Owens: Yes, we are, and you'll find us putting more time and attention into the enterprise business and partners, and I think over the next year you'll see announcements relating to this.

Q: How do you feel enterprise spending will go in the next half of the year?

Owens: It feels to me, both in the enterprise and the carrier space, there is an increase in spending over last year. The cap ex of the carriers and the enterprise is likely to go up. We have said overall in our marketplace that we expect the marketplace to go up, and I think this is about the same for enterprise and carriers, in low to midsingle-digit percentages, and that's the way it feels to me. But at the same time I would tell you the competition is pretty stiff in terms of driving those margins.

Q: So that creates pricing pressure for you guys?
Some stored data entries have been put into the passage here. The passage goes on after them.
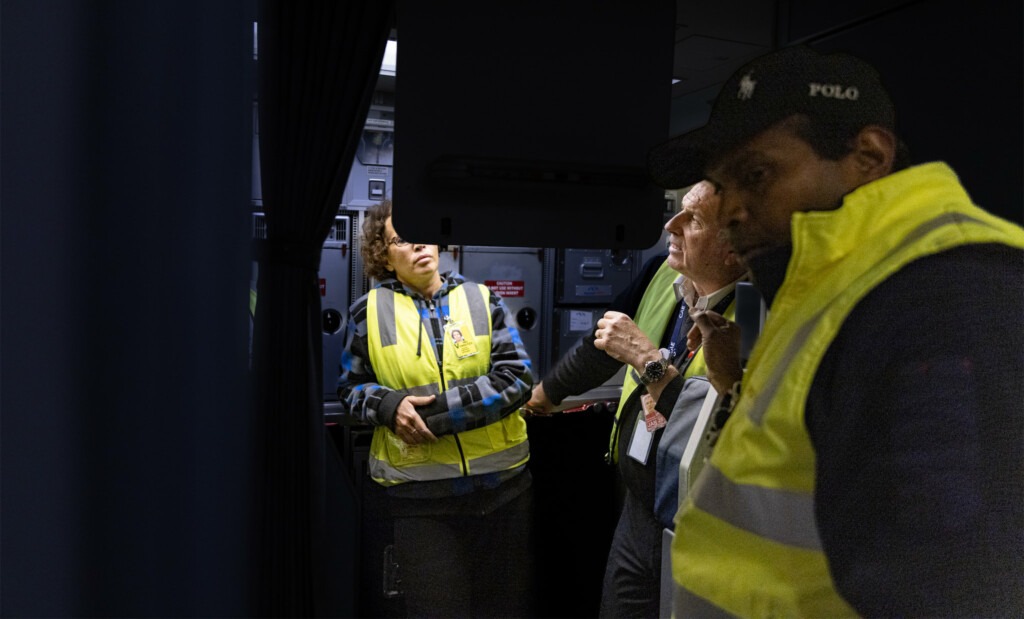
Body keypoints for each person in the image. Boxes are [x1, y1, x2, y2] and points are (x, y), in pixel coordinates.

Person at [648, 44, 1024, 618]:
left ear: (869, 155)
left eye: (756, 175)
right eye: (721, 187)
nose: (728, 212)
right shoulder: (824, 285)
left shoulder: (941, 298)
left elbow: (952, 586)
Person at [526, 181, 747, 618]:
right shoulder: (662, 272)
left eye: (694, 221)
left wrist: (647, 361)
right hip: (638, 504)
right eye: (679, 212)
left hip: (700, 517)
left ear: (734, 251)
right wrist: (544, 395)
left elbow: (734, 423)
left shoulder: (758, 312)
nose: (671, 225)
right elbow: (605, 342)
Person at [338, 199, 535, 618]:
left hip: (503, 492)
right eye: (401, 240)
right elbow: (351, 389)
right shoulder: (367, 313)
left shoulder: (484, 300)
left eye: (423, 235)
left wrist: (433, 415)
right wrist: (390, 407)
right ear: (384, 256)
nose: (418, 246)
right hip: (420, 502)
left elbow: (518, 379)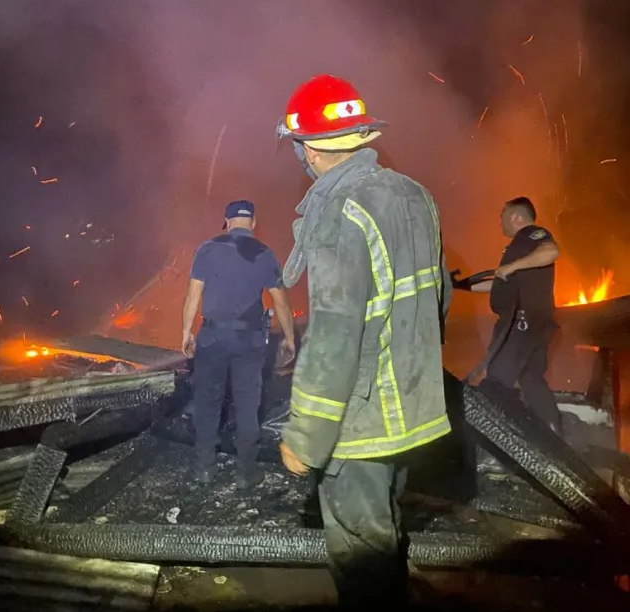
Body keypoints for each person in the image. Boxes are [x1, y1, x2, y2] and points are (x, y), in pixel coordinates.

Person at [275, 74, 453, 607]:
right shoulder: (415, 194)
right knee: (387, 528)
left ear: (310, 148)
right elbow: (439, 296)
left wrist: (304, 436)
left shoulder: (340, 210)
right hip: (410, 410)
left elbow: (333, 333)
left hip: (362, 420)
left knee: (362, 557)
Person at [182, 199, 295, 489]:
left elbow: (193, 295)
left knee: (208, 402)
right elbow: (280, 301)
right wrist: (290, 337)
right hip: (249, 341)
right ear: (253, 223)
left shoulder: (207, 250)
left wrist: (186, 332)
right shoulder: (264, 253)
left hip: (212, 338)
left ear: (227, 221)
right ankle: (246, 473)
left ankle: (205, 469)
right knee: (247, 404)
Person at [456, 197, 562, 438]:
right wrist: (461, 286)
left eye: (502, 215)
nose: (500, 221)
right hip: (535, 324)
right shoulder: (521, 249)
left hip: (521, 323)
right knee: (531, 380)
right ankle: (554, 439)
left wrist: (511, 267)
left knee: (497, 381)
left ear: (515, 216)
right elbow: (499, 282)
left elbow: (552, 251)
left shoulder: (531, 235)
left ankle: (495, 441)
Owens: It creates pricing pressures, but I think one of the other things we're seeing is that it is true that in countries where there isn't a strong infrastructure, where there isn't a lot of copper or fiber, there's a natural tendency to install large and important wireless networks. Some of those locations, some of those countries, these are very competitive bids, but you [want to] be there for the future. So you'll see a pressure on margins from that, but it means you are looking for a strategic future of being out there in these countries, and so we're experiencing that and we are doing fine.

Q: When you meet with the enterprise customers, what are they asking you, what are they concerned about and how concerned are they about your reorganization?

Owens: In my experience with them, they are not particularly concerned, given that we are putting a lot of attention to enterprise and we are looking to bulk it up. We are looking for strategic ways to do that. We are maintaining our R&D expenditure in enterprise in a substantial way, and we take this as a very serious part of Nortel.

Q: On the enterprise R&D side, where is the majority of your money being spent? What technology area?

Owens: There are a lot of products associated with voice-over-IP and how that works inside the network. We do have some terrific security products [such as] Contivity, which is one of them that came out of Billerica, I think, here. We're doing a lot of the more advanced areas of security in the enterprise business, some of the deep packet inspection of the Internet is being done inside the enterprise business, so those are a few. We have some important steps to go through here over the next few months, but I'm confident that we're going to do that and that Nortel will come out of this and we're bound and determined to make that happen successfully.